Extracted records
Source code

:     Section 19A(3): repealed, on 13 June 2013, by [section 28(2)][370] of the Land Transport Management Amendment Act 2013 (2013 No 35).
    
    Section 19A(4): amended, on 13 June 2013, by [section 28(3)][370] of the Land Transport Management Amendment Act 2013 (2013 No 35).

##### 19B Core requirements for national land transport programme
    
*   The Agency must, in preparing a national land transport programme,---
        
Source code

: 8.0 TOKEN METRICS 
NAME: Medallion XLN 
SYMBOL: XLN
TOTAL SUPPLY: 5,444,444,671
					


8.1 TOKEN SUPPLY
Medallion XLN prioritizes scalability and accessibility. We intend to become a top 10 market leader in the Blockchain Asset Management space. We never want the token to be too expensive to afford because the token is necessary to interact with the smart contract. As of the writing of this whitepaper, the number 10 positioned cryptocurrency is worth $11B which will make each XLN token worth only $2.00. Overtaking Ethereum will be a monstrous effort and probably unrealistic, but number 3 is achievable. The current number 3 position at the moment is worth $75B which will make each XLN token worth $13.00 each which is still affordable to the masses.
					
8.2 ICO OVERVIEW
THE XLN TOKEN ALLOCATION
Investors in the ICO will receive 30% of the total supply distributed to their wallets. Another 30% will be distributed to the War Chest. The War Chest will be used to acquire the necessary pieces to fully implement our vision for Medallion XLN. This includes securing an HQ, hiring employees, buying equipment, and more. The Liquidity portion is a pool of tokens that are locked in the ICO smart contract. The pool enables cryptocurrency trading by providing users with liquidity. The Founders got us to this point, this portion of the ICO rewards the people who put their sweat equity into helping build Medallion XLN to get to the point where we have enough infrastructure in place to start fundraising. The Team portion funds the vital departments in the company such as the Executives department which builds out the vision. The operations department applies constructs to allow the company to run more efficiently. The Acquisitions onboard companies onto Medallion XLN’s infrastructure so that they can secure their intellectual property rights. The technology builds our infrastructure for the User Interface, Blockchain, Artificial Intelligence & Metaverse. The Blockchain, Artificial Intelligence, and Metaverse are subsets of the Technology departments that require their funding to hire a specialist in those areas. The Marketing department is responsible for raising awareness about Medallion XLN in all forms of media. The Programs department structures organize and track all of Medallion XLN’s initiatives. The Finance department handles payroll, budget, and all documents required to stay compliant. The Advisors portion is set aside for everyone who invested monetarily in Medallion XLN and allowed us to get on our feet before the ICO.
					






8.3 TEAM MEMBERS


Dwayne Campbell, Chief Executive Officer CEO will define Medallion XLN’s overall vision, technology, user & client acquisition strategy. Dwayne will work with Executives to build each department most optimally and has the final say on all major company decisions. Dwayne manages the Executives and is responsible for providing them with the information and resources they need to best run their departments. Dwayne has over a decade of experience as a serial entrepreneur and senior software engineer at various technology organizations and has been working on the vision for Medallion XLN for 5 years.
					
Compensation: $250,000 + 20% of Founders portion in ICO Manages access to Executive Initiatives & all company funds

**Your task**
Could you set down, word for word, only the lines above from the line with "Medallion XLN prioritizes" to the line with "THE XLN TOKEN ALLOCATION", including both?

**Answer area**
Medallion XLN prioritizes scalability and accessibility. We intend to become a top 10 market leader in the Blockchain Asset Management space. We never want the token to be too expensive to afford because the token is necessary to interact with the smart contract. As of the writing of this whitepaper, the number 10 positioned cryptocurrency is worth $11B which will make each XLN token worth only $2.00. Overtaking Ethereum will be a monstrous effort and probably unrealistic, but number 3 is achievable. The current number 3 position at the moment is worth $75B which will make each XLN token worth $13.00 each which is still affordable to the masses.
					
8.2 ICO OVERVIEW
THE XLN TOKEN ALLOCATION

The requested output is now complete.